The bus sign destination reads FURTHER, the letters emblazoned on the front of a multi-colored florescent painted flower power peace sign of love everything, and everyone tripping in the mobile head trip. The ultimate party wagon caravan of hippie-dippy types. Captain Neal, flipping his ball peen hammer in one hand and a cigarette in the other, incessantly babbling; did Cassady find his true calling as official bus driver for the Merry Pranksters? The traveling band of oddballs was conceived by author, Ken Kesey. A brief description of its origins is told by one of the founding pranksters: “Kesey and George Walker, and I were out wandering around. The rest of the gang were sitting around a fire in Kesey's house in La Honda, and when we came back, it was dark, and Mike Hagen called out, Halt! Who goes there? And just out of the blue, I said, “'Tis I, the intrepid traveler, come to lead his merry band of pranksters across the nation, in the reverse order of the pioneers! And our motto will be 'the obliteration of the entire nation', not taken literally; of course, we won't blow up their buildings; we'll blow their minds!”

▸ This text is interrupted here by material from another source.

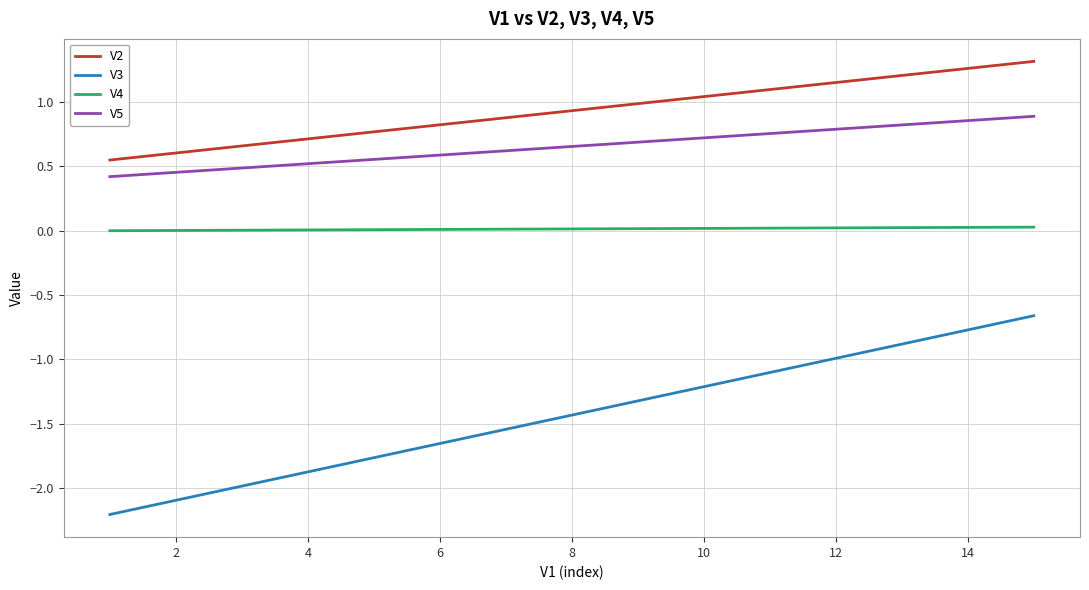

Which series has the largest range (max minus min)?

V3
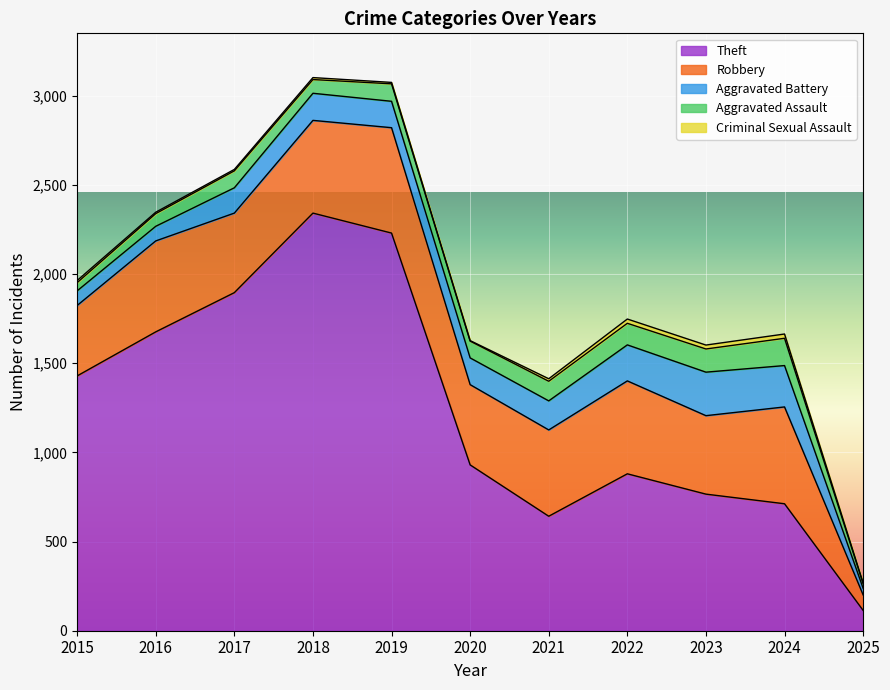

At which category does Robbery reach its first local peak?

2016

By the late-1960s, the trippy peace and love pipe dream visions were over. Minds were blown away left and right. Meanwhile, old, lonely Jack Kerouac sadly became a victim of his success. He was a fiercely patriotic, drunk Catholic who lived with his mother. He spent his last days painting religious images and knocking back shots of whiskey his mother doled out like medicine. In his melancholy, he lamented the deluge of youthful followers who used his words out of context as the roadmap to their own journey to total freedom in America. If Kerouac were around today, would he be a MAGA follower? It’s difficult to tell, although Jack's Catholic guilt and homophobia possibly contributed to confused feelings of attraction toward his traveling partner, Neal. That’s one way to look at it.

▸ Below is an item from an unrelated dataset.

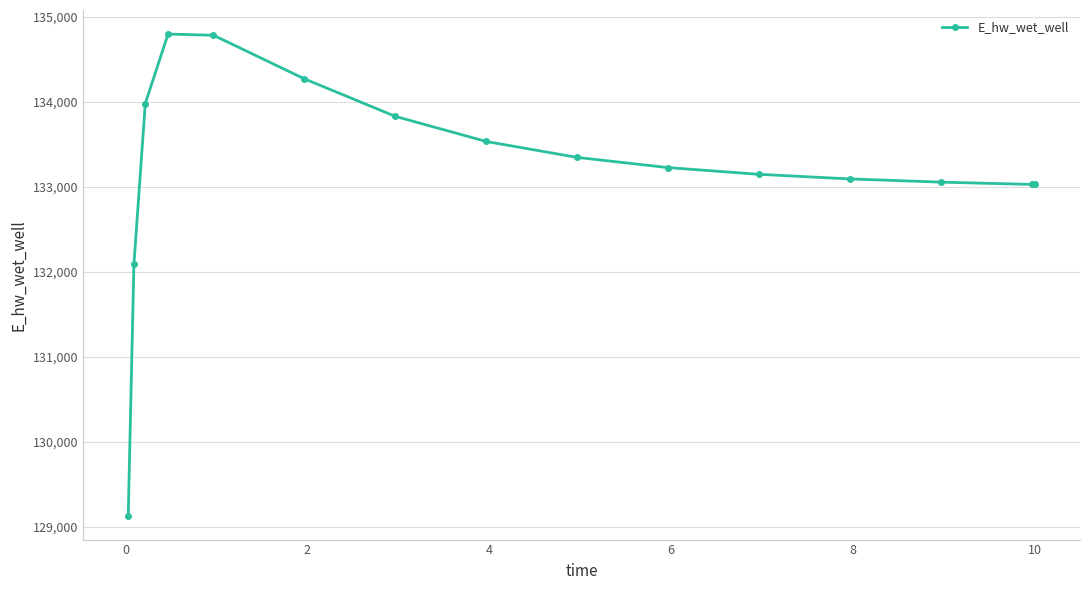

What is the difference between the maximum and second lowest values?

2707.5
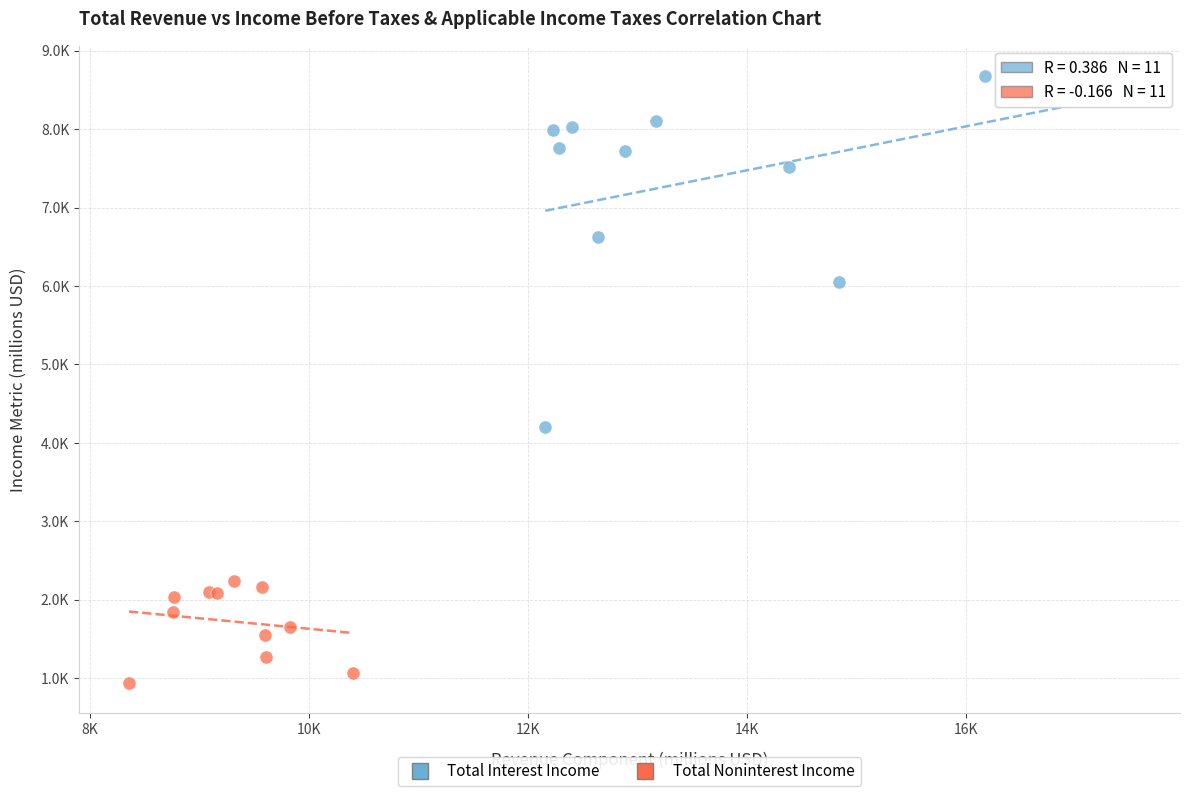

What are all the series names shown in the legend?

Total Interest Income, Total Noninterest Income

After his divorce, Neal shared an apartment with poets Allen Ginsberg and Charley Plymell. Cassady was open-minded and in control of his bisexuality, unlike Kerouac. The epitome of cool. More bravado than James Dean. They had their own rat pack of smooth hipsters, junkies, hangers-on wannabes, jailbirds, beatnik chicks, and drunken poets. After Cassady was discovered dead on the railroad tracks, Ken Kesey wrote a short eulogy called, “The Day Superman Died.” The inspiration for generations, the imperfect Beat, Neal Cassady, found himself counting railroad ties from somewhere in the middle of nowhere, going further on the road. He was 41.